= Mammy Kate =

Revolutionary-war era American enslaved woman

Mammy Kate (also known as Kate; dates unknown) was an enslaved African-descended woman held by Stephen Heard (1740–1815), a Revolutionary War–era political leader in Georgia. She is remembered primarily through later historical accounts for assisting in Heard’s escape from imprisonment by British forces during the American Revolutionary War. Nearly all surviving information about her life comes from nineteenth- and early twentieth-century sources written by white authors and must be read with attention to their biases and limitations. These sources often reflect Lost Cause ideology and sentimental portrayals of slavery.

Kate lived in what was then Wilkes County, Georgia (now Elbert County), a frontier region marked by warfare, displacement, and slavery. No contemporary documents written by or directly quoting her are known to survive and many details of her life cannot be independently verified.

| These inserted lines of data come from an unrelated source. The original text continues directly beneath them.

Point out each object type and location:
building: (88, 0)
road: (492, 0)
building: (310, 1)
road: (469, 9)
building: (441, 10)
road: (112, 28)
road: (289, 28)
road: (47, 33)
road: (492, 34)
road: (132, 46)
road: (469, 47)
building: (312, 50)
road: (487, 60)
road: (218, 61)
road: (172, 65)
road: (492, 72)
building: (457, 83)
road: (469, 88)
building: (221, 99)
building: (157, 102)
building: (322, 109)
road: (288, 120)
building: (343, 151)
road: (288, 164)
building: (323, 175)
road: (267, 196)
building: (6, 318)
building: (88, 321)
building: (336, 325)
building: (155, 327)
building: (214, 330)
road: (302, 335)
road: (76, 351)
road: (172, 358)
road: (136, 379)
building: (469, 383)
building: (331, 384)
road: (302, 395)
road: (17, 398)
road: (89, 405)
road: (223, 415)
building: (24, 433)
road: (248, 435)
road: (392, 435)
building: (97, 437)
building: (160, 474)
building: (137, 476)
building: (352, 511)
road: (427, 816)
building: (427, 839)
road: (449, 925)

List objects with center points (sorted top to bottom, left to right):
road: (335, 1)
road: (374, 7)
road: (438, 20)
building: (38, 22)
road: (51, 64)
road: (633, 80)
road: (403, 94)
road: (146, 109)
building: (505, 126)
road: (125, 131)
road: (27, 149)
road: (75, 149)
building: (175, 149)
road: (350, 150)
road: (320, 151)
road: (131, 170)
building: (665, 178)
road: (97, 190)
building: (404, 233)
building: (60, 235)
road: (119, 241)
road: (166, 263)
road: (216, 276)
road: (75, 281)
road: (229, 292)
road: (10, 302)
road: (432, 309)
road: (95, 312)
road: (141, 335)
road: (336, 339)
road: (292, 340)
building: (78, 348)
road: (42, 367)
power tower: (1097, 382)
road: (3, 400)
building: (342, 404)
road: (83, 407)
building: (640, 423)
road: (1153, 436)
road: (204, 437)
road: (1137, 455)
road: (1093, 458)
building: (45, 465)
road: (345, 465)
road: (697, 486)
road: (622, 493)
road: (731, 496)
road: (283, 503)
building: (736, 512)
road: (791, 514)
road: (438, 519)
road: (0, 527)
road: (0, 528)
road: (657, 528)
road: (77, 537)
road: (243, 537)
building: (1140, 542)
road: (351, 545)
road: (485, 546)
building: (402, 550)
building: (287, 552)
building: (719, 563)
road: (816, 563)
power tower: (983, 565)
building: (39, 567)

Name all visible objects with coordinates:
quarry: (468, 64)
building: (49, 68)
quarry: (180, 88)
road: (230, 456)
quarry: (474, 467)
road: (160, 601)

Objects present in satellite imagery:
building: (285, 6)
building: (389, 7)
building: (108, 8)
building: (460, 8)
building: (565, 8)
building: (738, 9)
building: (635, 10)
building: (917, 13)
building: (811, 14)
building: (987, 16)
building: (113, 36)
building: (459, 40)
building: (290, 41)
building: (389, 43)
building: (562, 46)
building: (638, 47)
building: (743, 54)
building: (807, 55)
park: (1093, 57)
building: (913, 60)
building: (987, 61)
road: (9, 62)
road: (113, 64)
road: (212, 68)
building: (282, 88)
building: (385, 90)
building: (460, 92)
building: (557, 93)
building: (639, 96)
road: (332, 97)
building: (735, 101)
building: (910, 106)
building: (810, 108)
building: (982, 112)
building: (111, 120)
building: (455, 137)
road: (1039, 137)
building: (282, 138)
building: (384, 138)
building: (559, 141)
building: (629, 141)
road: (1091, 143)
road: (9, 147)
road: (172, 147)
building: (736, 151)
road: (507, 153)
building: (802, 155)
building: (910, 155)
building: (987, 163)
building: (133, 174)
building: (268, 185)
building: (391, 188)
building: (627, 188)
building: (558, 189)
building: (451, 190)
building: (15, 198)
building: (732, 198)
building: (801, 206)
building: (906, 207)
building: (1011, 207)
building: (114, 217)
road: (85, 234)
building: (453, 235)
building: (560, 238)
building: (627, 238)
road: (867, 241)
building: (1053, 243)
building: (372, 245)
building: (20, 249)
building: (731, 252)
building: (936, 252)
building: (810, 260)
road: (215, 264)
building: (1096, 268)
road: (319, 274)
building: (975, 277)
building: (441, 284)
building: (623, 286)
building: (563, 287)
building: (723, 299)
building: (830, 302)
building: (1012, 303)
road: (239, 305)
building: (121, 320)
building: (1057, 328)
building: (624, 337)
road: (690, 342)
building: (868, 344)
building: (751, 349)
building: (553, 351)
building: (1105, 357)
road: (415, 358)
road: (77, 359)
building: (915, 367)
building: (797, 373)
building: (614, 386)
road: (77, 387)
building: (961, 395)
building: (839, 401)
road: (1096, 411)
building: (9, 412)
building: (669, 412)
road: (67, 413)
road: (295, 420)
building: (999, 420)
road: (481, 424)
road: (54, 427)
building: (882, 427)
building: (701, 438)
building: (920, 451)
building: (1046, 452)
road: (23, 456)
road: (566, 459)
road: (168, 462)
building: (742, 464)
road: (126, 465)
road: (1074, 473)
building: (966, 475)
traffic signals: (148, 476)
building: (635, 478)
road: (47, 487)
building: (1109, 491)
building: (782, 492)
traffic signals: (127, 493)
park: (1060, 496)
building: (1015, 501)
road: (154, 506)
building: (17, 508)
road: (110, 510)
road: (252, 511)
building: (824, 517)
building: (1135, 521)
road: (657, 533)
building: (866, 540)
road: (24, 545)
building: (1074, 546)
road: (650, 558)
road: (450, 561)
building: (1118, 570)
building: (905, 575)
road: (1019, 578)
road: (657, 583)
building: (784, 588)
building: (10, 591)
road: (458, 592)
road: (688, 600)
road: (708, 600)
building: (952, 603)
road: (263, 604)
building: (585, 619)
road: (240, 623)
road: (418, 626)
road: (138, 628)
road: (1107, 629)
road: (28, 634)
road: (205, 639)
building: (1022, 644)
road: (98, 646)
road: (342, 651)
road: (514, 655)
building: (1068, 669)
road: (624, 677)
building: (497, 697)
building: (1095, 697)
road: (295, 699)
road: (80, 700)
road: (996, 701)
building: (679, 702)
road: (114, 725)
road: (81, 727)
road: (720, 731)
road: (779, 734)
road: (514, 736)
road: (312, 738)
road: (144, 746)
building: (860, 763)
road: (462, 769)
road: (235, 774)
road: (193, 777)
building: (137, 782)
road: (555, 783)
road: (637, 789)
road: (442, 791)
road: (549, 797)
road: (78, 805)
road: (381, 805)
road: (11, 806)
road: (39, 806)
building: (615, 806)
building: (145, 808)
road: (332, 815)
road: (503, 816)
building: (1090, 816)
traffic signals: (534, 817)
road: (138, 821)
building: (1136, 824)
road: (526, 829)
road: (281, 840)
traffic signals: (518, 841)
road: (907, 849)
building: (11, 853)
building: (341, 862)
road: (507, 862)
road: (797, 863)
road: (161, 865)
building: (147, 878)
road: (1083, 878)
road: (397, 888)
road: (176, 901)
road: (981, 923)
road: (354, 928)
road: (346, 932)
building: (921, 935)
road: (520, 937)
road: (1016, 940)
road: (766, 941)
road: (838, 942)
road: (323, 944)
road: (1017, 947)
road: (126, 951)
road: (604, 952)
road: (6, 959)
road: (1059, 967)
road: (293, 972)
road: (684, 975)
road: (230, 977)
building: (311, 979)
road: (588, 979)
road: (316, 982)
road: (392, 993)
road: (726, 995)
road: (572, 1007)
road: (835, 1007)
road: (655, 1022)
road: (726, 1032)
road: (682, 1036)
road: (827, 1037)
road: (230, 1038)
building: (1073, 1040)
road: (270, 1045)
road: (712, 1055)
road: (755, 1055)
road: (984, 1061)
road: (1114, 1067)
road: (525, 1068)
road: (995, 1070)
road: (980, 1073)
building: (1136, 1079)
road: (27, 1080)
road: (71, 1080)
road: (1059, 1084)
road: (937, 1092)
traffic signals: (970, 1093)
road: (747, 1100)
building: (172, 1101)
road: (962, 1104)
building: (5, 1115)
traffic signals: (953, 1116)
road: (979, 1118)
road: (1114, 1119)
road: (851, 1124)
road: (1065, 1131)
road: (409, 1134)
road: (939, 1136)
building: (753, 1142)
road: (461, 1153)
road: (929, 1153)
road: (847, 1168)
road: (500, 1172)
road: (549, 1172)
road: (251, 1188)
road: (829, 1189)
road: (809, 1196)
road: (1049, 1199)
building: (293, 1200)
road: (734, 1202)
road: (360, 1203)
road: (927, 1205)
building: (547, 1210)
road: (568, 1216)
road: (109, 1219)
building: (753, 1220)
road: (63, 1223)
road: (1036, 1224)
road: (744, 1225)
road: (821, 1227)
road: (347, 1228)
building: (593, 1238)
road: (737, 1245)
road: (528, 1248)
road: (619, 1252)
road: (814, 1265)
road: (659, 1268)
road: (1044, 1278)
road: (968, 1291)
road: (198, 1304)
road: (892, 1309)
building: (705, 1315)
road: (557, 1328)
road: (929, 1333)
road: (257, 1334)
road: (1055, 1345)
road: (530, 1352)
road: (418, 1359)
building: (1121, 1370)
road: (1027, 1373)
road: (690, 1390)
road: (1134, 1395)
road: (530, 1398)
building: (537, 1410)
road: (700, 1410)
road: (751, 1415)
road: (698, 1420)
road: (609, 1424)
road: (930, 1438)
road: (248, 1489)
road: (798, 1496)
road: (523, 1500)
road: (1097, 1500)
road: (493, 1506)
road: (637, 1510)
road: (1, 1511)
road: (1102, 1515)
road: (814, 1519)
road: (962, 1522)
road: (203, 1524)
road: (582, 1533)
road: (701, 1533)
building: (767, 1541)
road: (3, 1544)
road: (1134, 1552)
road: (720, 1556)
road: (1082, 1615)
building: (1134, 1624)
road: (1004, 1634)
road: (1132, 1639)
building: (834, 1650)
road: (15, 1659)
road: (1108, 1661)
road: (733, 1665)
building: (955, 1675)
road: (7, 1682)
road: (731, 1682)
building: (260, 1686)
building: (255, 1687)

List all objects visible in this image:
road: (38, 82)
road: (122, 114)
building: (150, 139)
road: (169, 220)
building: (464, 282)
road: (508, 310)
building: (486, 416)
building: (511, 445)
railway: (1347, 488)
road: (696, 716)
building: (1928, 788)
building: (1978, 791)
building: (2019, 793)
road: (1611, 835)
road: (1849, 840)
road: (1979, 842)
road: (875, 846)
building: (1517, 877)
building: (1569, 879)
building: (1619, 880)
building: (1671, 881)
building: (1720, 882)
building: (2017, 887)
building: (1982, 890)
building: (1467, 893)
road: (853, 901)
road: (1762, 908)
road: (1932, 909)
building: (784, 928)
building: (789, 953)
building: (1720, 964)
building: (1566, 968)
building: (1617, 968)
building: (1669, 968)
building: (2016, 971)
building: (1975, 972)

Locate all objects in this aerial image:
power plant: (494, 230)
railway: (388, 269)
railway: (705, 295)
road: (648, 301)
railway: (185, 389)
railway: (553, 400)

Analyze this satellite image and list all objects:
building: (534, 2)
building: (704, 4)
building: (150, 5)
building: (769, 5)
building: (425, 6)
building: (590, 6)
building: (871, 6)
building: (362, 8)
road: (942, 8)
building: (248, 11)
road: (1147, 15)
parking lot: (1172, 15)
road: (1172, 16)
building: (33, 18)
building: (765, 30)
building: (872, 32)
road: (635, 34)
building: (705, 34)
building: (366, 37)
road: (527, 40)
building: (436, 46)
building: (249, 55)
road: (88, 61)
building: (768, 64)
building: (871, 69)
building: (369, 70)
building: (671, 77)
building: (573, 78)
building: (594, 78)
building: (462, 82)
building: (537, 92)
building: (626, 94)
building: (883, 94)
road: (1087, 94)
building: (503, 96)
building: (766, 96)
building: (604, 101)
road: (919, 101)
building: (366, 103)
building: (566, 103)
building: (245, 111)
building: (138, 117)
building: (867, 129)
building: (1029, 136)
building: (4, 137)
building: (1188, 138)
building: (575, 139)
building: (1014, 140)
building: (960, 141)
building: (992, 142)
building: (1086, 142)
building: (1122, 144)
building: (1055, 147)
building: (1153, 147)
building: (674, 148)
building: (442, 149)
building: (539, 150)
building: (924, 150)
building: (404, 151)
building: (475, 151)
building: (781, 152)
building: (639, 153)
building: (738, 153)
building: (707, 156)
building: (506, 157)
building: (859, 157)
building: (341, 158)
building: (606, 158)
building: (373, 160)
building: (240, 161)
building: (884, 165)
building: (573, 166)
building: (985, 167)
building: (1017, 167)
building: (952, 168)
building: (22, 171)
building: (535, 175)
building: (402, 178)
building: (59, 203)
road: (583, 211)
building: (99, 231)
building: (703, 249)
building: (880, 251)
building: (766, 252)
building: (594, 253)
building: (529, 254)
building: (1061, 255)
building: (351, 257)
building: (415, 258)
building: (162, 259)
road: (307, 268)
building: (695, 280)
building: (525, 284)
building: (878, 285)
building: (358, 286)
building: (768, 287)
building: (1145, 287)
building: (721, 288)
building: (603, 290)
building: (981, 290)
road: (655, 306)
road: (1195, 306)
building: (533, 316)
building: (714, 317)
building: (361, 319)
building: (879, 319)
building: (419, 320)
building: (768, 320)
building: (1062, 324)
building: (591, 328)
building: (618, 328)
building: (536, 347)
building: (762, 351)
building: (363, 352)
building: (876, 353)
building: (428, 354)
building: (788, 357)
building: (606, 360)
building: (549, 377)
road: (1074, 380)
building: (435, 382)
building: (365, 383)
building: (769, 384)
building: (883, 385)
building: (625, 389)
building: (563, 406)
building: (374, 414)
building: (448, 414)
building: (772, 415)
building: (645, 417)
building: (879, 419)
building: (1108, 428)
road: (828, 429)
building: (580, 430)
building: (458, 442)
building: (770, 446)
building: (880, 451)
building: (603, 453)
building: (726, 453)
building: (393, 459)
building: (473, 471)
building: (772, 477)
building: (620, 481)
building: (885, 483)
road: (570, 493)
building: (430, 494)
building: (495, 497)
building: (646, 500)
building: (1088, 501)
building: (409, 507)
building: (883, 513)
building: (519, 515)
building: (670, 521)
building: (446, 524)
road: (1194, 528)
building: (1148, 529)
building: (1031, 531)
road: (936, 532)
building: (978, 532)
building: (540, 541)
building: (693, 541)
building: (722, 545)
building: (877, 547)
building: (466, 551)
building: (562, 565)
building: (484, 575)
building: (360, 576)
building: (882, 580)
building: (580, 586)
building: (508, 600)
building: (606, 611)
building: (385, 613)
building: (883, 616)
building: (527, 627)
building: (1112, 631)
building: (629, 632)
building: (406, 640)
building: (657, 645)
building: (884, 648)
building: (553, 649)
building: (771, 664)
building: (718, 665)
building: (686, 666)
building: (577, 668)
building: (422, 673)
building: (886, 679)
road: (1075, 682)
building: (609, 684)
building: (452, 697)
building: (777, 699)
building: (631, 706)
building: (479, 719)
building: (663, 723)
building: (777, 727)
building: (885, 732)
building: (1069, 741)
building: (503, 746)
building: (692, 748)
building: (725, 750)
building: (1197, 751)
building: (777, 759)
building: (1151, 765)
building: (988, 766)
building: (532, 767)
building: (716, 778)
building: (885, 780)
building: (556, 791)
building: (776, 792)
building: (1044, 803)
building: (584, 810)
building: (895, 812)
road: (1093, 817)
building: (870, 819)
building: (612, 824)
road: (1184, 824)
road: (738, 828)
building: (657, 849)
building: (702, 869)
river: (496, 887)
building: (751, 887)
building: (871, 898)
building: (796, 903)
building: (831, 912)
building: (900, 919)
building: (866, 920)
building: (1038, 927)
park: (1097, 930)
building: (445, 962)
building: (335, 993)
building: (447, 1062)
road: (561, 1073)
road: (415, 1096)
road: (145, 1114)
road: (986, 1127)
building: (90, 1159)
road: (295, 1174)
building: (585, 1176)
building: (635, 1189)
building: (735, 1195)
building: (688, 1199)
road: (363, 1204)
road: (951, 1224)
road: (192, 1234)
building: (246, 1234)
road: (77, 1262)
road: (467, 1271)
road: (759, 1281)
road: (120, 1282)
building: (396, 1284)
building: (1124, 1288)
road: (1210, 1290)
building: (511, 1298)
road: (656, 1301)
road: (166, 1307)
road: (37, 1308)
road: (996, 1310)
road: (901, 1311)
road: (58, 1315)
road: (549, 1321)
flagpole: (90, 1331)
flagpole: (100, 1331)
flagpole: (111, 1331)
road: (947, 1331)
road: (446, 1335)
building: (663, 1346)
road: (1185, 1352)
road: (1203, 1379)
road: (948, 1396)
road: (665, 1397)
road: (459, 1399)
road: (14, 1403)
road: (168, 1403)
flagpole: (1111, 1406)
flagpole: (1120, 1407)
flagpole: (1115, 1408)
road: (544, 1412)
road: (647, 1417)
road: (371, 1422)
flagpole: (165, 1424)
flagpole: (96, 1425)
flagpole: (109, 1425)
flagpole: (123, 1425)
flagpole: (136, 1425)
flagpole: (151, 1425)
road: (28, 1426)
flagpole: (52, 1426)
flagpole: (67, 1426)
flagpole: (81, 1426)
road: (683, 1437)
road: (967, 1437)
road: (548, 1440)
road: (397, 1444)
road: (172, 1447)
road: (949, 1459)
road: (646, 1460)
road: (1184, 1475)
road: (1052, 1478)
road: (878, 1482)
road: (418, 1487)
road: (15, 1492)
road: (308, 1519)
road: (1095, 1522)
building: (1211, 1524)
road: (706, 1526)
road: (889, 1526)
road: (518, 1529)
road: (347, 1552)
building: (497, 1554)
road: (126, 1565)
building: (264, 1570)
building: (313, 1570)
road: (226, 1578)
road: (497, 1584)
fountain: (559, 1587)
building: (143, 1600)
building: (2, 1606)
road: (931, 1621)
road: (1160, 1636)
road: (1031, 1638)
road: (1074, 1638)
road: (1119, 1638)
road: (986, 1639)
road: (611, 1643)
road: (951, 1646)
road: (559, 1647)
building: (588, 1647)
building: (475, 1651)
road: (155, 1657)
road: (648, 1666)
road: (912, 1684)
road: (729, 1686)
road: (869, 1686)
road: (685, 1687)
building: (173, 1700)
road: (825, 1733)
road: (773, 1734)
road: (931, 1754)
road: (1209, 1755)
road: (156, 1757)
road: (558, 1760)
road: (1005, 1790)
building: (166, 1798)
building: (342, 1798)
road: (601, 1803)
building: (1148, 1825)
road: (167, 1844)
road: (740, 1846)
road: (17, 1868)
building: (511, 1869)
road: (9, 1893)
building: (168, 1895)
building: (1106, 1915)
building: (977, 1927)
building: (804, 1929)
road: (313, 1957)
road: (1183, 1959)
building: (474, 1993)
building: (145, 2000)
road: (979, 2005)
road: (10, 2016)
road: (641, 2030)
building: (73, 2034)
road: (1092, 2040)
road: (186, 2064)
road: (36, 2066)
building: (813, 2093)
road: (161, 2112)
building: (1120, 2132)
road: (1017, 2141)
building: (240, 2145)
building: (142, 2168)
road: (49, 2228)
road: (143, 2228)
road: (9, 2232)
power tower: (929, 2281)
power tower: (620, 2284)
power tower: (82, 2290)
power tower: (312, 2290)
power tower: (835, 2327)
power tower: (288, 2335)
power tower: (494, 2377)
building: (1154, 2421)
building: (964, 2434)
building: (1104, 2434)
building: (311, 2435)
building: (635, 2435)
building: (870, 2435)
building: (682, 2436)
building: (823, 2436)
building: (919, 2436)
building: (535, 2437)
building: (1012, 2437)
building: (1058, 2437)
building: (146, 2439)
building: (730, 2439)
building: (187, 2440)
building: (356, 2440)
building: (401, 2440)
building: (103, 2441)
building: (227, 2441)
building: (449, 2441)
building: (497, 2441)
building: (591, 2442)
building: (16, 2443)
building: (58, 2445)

== Enslavement and background ==
Kate was enslaved by Stephen Heard during the Revolutionary War, a period of instability in Georgia during which British forces and Loyalist militias occupied large portions of the colony. Enslaved people in the region faced heightened violence, forced displacement, and coercion by both sides of the conflict.

An often-cited description of Kate appears in an 1820 letter referenced in later histories, which described her as exceptionally tall and strong and claimed that she said she was of African royal descent.

== Heard’s capture and escape ==
Stephen Heard, who served as president of Georgia’s Executive Council during the war, was captured by British forces in Augusta and condemned to death. The most detailed narrative of his escape comes from local histories and a children’s book published in 1913, Grandmother Stories from the Land of Used-to-Be by Howard Meriwether Lovett. While this account reflects the racial stereotypes and romanticized storytelling conventions of its era, it preserves a consistent version of events also summarized in earlier county histories.

According to these sources, Kate traveled to Augusta and gained access to Heard’s place of imprisonment by offering laundry services to British officers. She then concealed Heard inside a large basket and carried him past guards, later leading him to Arabian horses hidden outside the town and escaping with him into the countryside. The broad fact of Heard’s escape is supported by multiple historical sources, though details of Kate’s actions are preserved only in later narratives.

== Agency and interpretation ==
Traditional accounts portray Kate’s actions as motivated by loyalty and devotion to Heard and his family, a framing common in post–Civil War Southern histories that depicted enslaved people as faithful dependents. Modern historical interpretation urges caution with this portrayal.

Kate’s actions — which involved deception, planning, and physical endurance — placed her at significant risk of punishment or death. Assisting in the escape of a condemned prisoner from British custody would have constituted a serious offense. Her conduct can therefore be understood as an assertion of agency within the severe constraints of slavery, rather than simply as personal devotion.

Later sources report that Heard offered to free her during their escape, and that she declined immediate emancipation. This exchange, recorded long after the events described and shaped by paternalistic narrative conventions, cannot be verified and should not be treated as a direct quotation.

A number of twentieth-century children's books reproduced the Mammy Kate story. Additionally, Mammy Kate was honored in 2011 as a heroine of the American Revolution by the Sons and Daughters of the American Revolution.

== Later life ==
According to a Georgia Historical Commission marker erected in 1955, Mammy Kate lived in the Heardmont area of Elbert County after the Revolutionary War and was buried in the Heard family cemetery near Stephen Heard. The marker, located at what is now D.A.R. Park near the site of Heard’s former home, also states that Kate’s husband, known as Daddy Jack, is buried nearby and associates both with Heard’s escape from British captivity. Heard cemetery houses two marble gravestones for Mammy Kate and Daddy Jack; no birth or death dates are listed.

Local histories report that Heard later granted Kate her freedom and provided her with land and housing, though no surviving deeds or manumission records have been identified to confirm these claims. One tradition holds that Kate made legal arrangements concerning her children that bound them to the Heard family.

Kate’s burial near Heard has been cited in commemorative sources as evidence of her importance in local memory. McIntosh also reports that Kate had descendants living in Elbert County in the early twentieth century with the surname Clark.